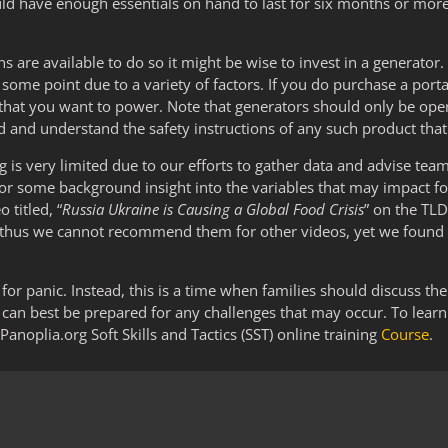
could have enough essentials on hand to last for six months or mor
ns are available to do so it might be wise to invest in a generato
some point due to a variety of factors. If you do purchase a por
 that you want to power. Note that generators should only be ope
ad and understand the safety instructions of any such product th
g is very limited due to our efforts to gather data and advise te
For some background insight into the variables that may impact fo
titled, “
Russia Ukraine is Causing a Global Food Crisis
” on the TL
and thus we cannot recommend them for other videos, yet we found
for panic. Instead, this is a time when families should discuss the
an best be prepared for any challenges that may occur. To lear
Panoplia.org Soft Skills and Tactics (SST) online training
Course
.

__Task brief__
Copy out every line of the data where the word "that" occurs.

__Output for this task__
 that you want to power. Note that generators should only be ope
For some background insight into the variables that may impact fo
an best be prepared for any challenges that may occur. To lear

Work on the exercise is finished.